The assignment consists of two parts. In the first part, you will implement and demonstrate the red-black tree operations. The second part consists of red-black exercises.
treetest2 commands
+------------------------------------------------+
| # create tree (done in command interpreter) |
| c |
| |
| # insert 10 items |
| i 122 |
| i 125 |
| i 245 |
| i 372 |
| i 418 |
| i 440 |
| i 474 |
| i 491 |
| i 752 |
| i 934 |
| |
| # Print nodes in order using inorder-tree-walk |
| P |
| |
| # Show tree structure |
| S |
+------------------------------------------------+
Note that since the nodes are inserted in key order, a straight binary search
tree implementation would link the nodes linearly in the equivalent of a
linked list, not a balanced tree.
This is shown below when treetest2 is used as input to an
ordinary binary tree.
treetest2 script using binary search tree insertion
+-------------------------------------------------------------+
| # create tree (done in command interpreter) |
| # insert 10 items |
| # Print nodes in order using inorder-tree-walk |
| |
| |
| 122 125 245 372 418 440 474 491 752 934 |
| # Show tree structure |
| |
| Structure of tree (rotated 90 degrees to left): |
| |
| 934
| 752 |
| 491 |
| 474 |
| 440 |
| 418 |
| 372 |
| 245 |
| 125 |
| 122 |
+-------------------------------------------------------------+
A red-black tree implementation maintains a (limited) balance:
treetest2 script using red-black tree insertion
+--------------------------------------------------+
| # create tree (done in command interpreter) |
| # insert 10 items |
| # Print nodes in order using inorder-tree-walk |
| |
| 122 125 245 372 418 440 474 491 752 934 |
| |
| # Show tree structure |
| |
| Structure of tree (rotated 90 degrees to left): |
| |
| 934(R) |
| 752(B) |
| 491(R) |
| 474(B) |
| 440(B) |
| 418(B) |
| 372(B) |
| 245(B) |
| 125(B) |
| 122(B) |
+--------------------------------------------------+
To debug your red-black tree implementation, you might want to
modify your command
interpreter to recognize commands to do left and right rotates. Even though
such commands will not explicitly be in the test files, for debugging
purposes you may want to test rotations in isolation before integrating them
into the insert and delete operations. Then you can easily check the working
of your rotation functions by doing a ShowTree
on their results.
To show a red-black tree (rotated 90 degrees to the left), modify the
ShowTree for binary search trees to also print out the color
of the node (R or B) after it
- the last exercises below ask for "upright" examples.

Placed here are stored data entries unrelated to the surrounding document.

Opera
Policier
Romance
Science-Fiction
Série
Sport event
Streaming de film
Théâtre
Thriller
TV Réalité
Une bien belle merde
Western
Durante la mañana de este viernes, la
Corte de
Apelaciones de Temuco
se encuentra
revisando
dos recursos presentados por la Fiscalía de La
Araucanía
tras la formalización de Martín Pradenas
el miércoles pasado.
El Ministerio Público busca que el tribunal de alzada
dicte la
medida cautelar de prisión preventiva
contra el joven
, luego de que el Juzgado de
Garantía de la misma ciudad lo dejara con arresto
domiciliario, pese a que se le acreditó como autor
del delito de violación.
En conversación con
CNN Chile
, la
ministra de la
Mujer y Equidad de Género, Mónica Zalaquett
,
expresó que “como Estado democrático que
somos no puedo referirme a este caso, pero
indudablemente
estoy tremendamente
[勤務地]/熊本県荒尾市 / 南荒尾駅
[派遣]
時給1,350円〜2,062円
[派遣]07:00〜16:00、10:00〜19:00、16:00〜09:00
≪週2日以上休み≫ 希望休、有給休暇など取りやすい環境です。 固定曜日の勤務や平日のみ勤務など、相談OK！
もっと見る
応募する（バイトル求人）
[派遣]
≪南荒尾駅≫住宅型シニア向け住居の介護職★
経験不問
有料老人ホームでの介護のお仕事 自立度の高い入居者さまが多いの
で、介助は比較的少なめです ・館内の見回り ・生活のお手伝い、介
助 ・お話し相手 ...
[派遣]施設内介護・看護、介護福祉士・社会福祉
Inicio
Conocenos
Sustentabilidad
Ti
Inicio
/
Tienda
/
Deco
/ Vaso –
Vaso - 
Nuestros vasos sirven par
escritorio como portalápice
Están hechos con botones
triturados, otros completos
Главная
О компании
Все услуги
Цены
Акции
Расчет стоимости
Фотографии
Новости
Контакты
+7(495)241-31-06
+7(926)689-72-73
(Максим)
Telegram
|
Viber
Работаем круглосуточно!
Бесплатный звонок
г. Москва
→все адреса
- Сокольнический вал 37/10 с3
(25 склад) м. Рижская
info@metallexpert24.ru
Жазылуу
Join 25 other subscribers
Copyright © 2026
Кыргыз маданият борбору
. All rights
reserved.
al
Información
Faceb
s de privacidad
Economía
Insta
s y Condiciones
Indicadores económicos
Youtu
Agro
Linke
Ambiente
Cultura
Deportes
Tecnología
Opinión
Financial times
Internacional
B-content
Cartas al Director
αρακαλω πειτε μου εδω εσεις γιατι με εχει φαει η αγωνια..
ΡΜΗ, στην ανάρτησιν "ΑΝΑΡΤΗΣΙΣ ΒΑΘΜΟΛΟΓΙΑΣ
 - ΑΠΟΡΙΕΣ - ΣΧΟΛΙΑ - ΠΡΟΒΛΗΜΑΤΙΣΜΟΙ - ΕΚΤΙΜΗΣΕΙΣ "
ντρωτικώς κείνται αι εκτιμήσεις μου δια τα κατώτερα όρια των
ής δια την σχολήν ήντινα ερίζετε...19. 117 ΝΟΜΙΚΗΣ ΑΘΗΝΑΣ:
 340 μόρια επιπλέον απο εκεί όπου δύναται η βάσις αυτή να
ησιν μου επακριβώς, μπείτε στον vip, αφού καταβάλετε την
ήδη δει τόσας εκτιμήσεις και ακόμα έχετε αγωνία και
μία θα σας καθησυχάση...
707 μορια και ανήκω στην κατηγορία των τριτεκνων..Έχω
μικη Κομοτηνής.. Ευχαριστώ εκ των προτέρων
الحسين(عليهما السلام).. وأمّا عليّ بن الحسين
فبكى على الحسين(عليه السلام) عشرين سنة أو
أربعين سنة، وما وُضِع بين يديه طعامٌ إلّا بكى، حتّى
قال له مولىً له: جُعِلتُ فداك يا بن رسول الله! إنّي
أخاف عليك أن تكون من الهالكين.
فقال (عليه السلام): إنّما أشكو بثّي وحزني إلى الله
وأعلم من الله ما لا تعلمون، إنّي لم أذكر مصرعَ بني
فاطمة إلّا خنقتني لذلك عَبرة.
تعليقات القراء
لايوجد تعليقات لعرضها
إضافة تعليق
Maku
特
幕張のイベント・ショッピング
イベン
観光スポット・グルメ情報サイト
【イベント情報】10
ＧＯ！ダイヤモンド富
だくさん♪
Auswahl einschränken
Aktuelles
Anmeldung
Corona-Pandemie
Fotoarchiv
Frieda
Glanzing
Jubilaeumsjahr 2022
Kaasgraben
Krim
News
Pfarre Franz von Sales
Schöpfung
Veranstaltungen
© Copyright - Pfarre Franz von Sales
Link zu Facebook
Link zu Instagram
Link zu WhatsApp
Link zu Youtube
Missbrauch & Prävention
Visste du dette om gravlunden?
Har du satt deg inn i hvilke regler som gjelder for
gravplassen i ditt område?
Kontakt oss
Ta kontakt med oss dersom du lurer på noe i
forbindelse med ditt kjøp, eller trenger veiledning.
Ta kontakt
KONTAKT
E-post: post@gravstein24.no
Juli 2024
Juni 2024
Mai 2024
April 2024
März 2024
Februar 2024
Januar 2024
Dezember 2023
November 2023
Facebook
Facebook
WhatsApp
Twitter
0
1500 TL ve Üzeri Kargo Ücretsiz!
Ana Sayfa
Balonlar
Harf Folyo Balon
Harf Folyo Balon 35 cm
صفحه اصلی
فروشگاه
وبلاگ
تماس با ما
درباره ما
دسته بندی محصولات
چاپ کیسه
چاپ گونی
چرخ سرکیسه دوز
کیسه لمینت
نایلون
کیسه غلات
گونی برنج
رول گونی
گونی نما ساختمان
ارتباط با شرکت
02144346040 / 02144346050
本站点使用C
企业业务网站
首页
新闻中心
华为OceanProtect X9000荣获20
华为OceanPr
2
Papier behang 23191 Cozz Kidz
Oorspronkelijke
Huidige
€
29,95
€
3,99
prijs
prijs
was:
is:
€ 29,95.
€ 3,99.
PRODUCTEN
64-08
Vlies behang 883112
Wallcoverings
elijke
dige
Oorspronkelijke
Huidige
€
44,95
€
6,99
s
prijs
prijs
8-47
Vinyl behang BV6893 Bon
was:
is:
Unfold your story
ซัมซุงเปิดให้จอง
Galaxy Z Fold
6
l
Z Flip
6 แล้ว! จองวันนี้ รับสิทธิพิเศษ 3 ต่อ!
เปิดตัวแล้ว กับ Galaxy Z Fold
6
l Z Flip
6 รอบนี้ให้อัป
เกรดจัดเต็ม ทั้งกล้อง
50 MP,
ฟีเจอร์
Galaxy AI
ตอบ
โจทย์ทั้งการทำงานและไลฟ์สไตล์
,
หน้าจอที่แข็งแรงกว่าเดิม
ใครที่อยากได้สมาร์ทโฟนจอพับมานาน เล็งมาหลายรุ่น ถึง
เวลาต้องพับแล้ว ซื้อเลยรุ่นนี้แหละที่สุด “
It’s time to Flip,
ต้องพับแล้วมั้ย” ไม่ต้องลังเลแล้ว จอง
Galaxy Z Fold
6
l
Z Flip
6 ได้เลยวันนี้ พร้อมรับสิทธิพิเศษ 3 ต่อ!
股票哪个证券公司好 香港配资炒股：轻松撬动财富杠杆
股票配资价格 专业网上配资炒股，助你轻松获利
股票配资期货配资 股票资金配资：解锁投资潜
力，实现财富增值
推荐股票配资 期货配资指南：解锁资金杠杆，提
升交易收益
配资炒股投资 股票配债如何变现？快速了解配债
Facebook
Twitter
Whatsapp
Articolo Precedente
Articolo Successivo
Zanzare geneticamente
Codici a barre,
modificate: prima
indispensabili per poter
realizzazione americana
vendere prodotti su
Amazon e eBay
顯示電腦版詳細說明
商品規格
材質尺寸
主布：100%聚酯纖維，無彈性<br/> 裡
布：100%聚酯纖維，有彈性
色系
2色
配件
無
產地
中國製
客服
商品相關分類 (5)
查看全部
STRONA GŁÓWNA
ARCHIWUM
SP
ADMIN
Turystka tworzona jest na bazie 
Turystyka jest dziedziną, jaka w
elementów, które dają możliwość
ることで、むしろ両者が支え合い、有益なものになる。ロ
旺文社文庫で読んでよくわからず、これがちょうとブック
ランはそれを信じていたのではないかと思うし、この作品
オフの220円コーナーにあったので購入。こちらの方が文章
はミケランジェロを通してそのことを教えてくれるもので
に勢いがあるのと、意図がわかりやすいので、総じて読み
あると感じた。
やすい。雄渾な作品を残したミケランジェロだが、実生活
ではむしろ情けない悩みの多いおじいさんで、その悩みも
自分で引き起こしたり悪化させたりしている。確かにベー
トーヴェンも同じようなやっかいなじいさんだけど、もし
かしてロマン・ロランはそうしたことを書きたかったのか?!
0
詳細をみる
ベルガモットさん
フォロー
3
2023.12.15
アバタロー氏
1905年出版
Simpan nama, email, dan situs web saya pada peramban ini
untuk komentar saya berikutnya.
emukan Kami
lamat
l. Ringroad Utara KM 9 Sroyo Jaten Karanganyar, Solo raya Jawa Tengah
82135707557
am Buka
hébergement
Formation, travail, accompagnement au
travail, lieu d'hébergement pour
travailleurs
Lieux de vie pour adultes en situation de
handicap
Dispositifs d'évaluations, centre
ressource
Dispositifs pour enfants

Note that treetest5 for this assignment was generated using random numbers, so there are a number of duplicate keys, both for insert and delete. Just insert any duplicate keys. That way when you delete any duplicate keys, each will be deleted and you won't generate any "search key not found" messages. Also, to give you an idea of the result of treetest5, you should end up with a well balanced tree of 30 nodes with black root 306.
It is not necessary to echo delete (or insert) operations (though you might want to echo them for debugging purposes - you can turn off the echoing once your program is running correctly). However you should print appropriate messages for successful and unsuccessful searches (there will be about 100 of these in treetest4 -- and fewer in the other tests).